Open-Access: This article is an open-access article that was selected by an in-house editor and fully peer-reviewed by external reviewers. It is distributed in accordance with the Creative Commons Attribution NonCommercial (CC BY-NC 4.0) license, which permits others to distribute, remix, adapt, build upon this work non-commercially, and license their derivative works on different terms, provided the original work is properly cited and the use is non-commercial. See: http://creativecommons.org/licenses/by-nc/4.0/
Corresponding author: Merlin G Butler, MD, PhD, Professor, Department of Psychiatry and Behavioral Sciences, University of Kansas Medical Center, 3901 Rainbow Boulevard, MS 4015, Kansas City, KS 66160, United States. mbutler4@kumc.edu
Received: January 31, 2020
Peer-review started: January 31, 2020
First decision: April 29, 2020
Revised: June 5, 2020
Accepted: July 18, 2020
Article in press: July 18, 2020
Published online: August 26, 2020
Abstract

Ehlers-Danlos syndrome (EDS) is a heterogeneous group of connective tissue disorders comprised of several types. Classic EDS is an autosomal dominant disorder with stretchable skin, delayed wound healing with poor scarring, joint hypermobility with subluxations or dislocations, easy bruisability, hernias, aneurysms and cardiac abnormalities. Advances in genomics technology using next-generation sequencing has led to the discovery of causative genes for connective tissue disorders, hereditary cardiomyopathies and cardiovascular diseases including several genes for connective tissue disorders. A 55 year-old male exhibited thin stretchable skin, atrophic scars, easy bruising, joint pain and dislocations requiring multiple knee surgeries and a Beighton hyperflexibility score of 6 out of 7. He was found to have a heterozygous missense COL5A1 gene variant involving exon 3 at nucleotide c:305T>A with an amino acid position change at p.lle102Asn consistent with classic EDS. He had a heart transplant at 43 years of age due to cardiac failure of unknown cause. This patient with classic EDS is brought to medical attention and should be of interest to cardiologists, heart transplant specialists and surgeons, particularly in individuals with unexplained cardiac failure and then diagnosed prior to surgical intervention to avoid poor wound healing, scarring and other tissue involvement (e.g., vascular anomalies, blood pressure instability, aneurysms) as components of EDS.

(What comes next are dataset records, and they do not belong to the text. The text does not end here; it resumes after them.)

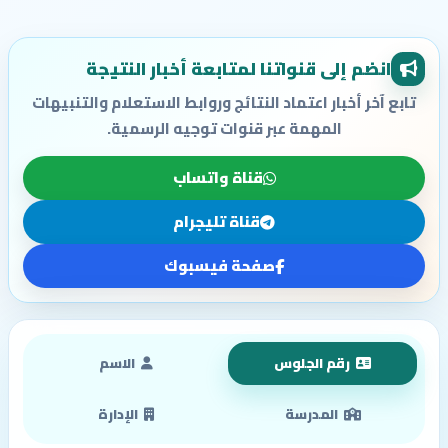
انضم إلى قنواتنا لمتابعة أخبار النتيجة
تابع آخر أخبار اعتماد النتائج وروابط الاستعلام والتنبيهات
المهمة عبر قنوات توجيه الرسمية.
قناة واتساب
قناة تليجرام
صفحة فيسبوك
رقم الجلوس
الاسم
المدرسة
الإدارة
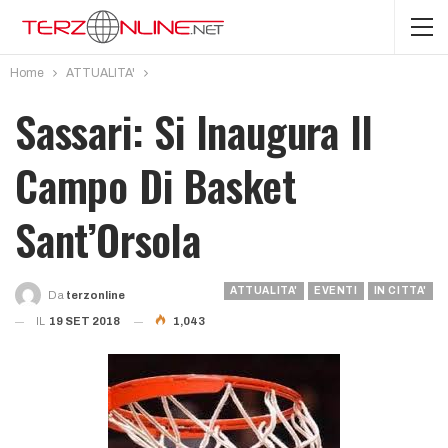
Home
ATTUALITA'
Sassari: Si Inaugura Il
Campo Di Basket
Sant’Orsola
ATTUALITA'
EVENTI
IN CITTA'
Da
Terzonline
IL
19 SET 2018
1,043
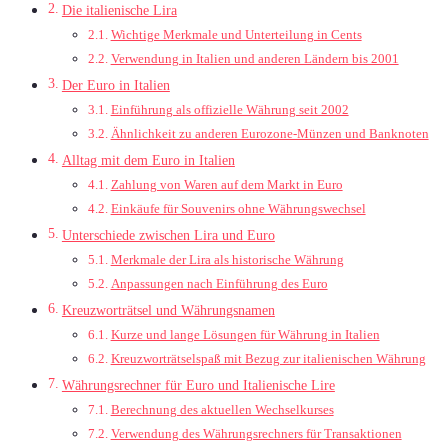
Die italienische Lira
Wichtige Merkmale und Unterteilung in Cents
Verwendung in Italien und anderen Ländern bis 2001
Der Euro in Italien
Einführung als offizielle Währung seit 2002
Ähnlichkeit zu anderen Eurozone-Münzen und Banknoten
Alltag mit dem Euro in Italien
Zahlung von Waren auf dem Markt in Euro
Einkäufe für Souvenirs ohne Währungswechsel
Unterschiede zwischen Lira und Euro
Merkmale der Lira als historische Währung
Anpassungen nach Einführung des Euro
Kreuzworträtsel und Währungsnamen
Kurze und lange Lösungen für Währung in Italien
Kreuzworträtselspaß mit Bezug zur italienischen Währung
Währungsrechner für Euro und Italienische Lire
Berechnung des aktuellen Wechselkurses
Verwendung des Währungsrechners für Transaktionen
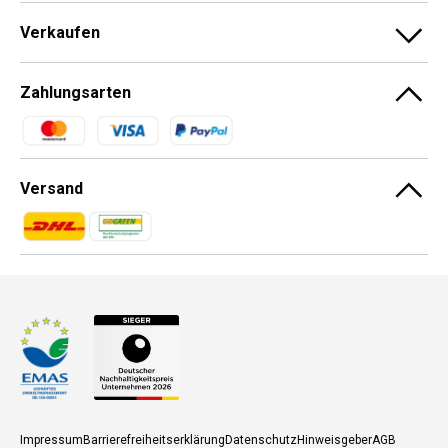
Verkaufen
Zahlungsarten
Zahlungsmethoden
Versand
Zahlungsmethoden
Zahlungsmethoden
Impressum
Barrierefreiheitserklärung
Datenschutz
Hinweisgeber
AGB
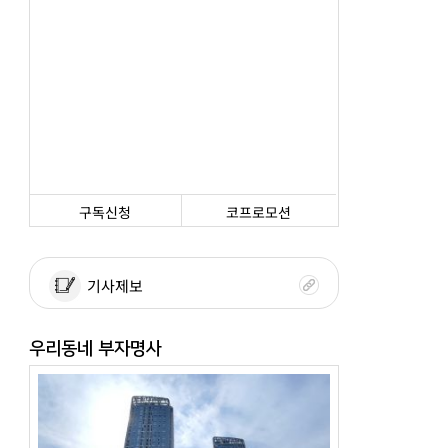
구독신청
코프로모션
기사제보
우리동네 부자명사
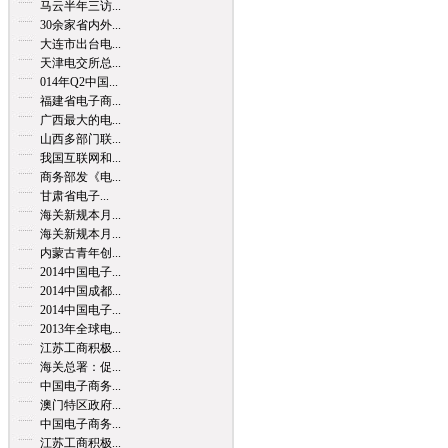
马云半年三访...
30余家省内外...
大连市出台电...
天津电交所总...
014年Q2中国...
福建省电子商...
广西最大的电...
山西多部门联...
我国互联网和...
商务部发《电...
甘肃省电子...
海关新规本月...
海关新规本月...
内蒙古青年创...
2014中国电子...
2014中国成都...
2014中国电子...
2013年全球电...
江苏工商积极...
海关总署：促...
中国电子商务...
澳门特区政府...
中国电子商务...
江苏工商积极...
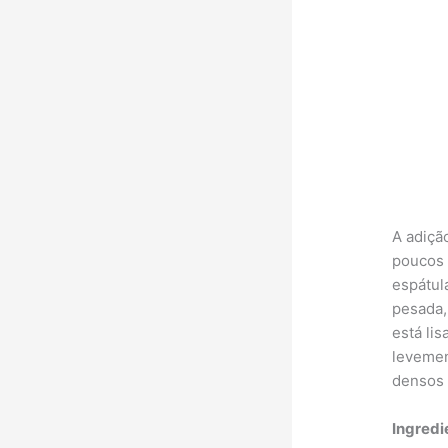
A adiçã
poucos 
espátul
pesada,
está li
levemen
densos 
Ingredi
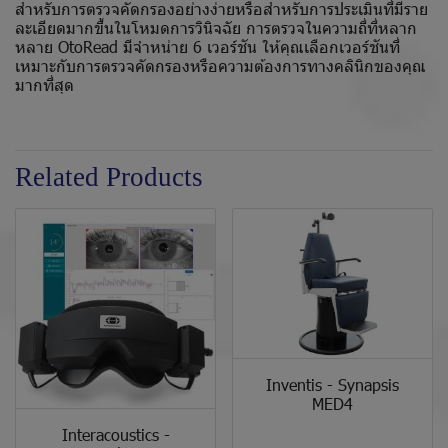
สำหรับการตรวจคัดกรองอย่างง่ายหรือสำหรับการประเมินที่มีราย
ละเอียดมากขึ้นในโหมดการวินิจฉัย การตรวจในความถี่ที่หลาก
หลาย OtoRead มีจำหน่าย 6 เวอร์ชัน ให้คุณเลือกเวอร์ชันที่
เหมาะกับการตรวจคัดกรองหรือความต้องการทางคลินิกของคุณ
มากที่สุด
Related Products
Inventis - Synapsis
MED4
Interacoustics -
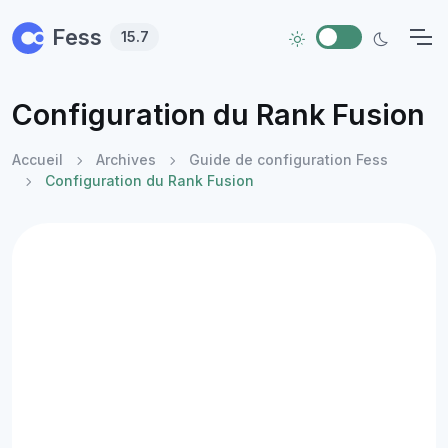
Skip to main content
Fess
15.7
Configuration du Rank Fusion
Accueil
Archives
Guide de configuration Fess
Configuration du Rank Fusion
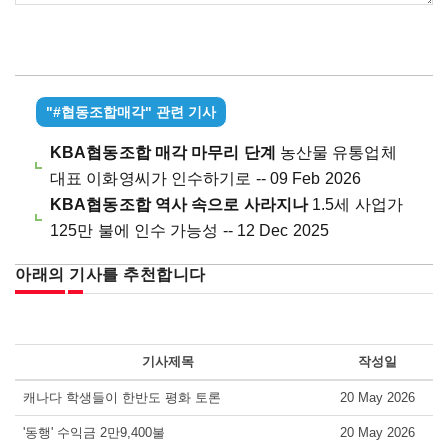
"#협동조합매각" 관련 기사
KBA협동조합 매각 마무리 단계
농산물 유통업체
대표 이화영씨가 인수하기로 -- 09 Feb 2026
KBA협동조합 역사 속으로 사라지나
1.5세 사업가
125만 불에 인수 가능성 -- 12 Dec 2025
아래의 기사를 추천합니다
기사제목
작성일
캐나다 학생들이 한반도 평화 토론
20 May 2026
'동행' 수익금 2만9,400불
20 May 2026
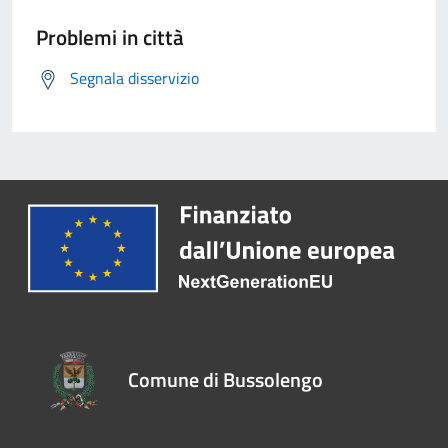
Problemi in città
Segnala disservizio
Comune di Bussolengo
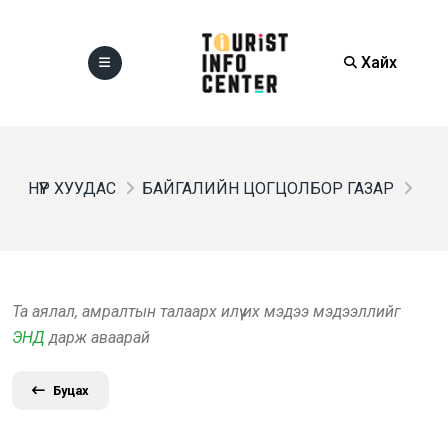
Хайх
НҮҮР ХУУДАС
БАЙГАЛИЙН ЦОГЦОЛБОР ГАЗАР
Та аялал, амралтын талаарх илүү их мэдээ мэдээллийг
ЭНД
дарж аваарай
Буцах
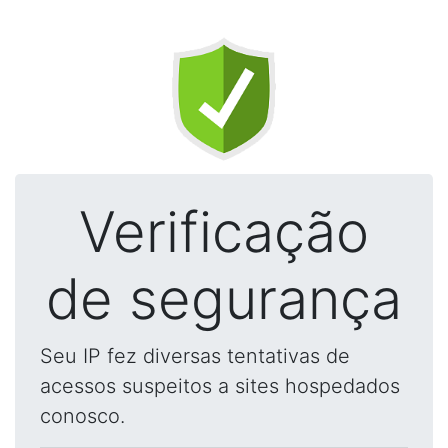
Verificação
de segurança
Seu IP fez diversas tentativas de
acessos suspeitos a sites hospedados
conosco.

Keywords: Ehlers-Danlos syndrome, Next-generation sequencing, Surgical complications, Beighton hypermobility scale, Cardiac failure and transplantation

Core tip: Ehlers-Danlos syndrome (EDS) consists of a group of connective tissue disorders involving both autosomal dominant and recessive inheritance patterns often including collagen genes with variants readily detectable using disease-specific gene panels with next-generation sequencing. A 55 year-old male is reported with features of a connective tissue disorder. He had a heart transplant at 43 years of age. He was found to have a COL5A1 gene variant (c:605T>A; p.I1e102Asn) causing classic EDS. He is brought to medical attention for consideration of a genetic cause of cardiac failure including EDS in other patients and complications of surgery which may occur.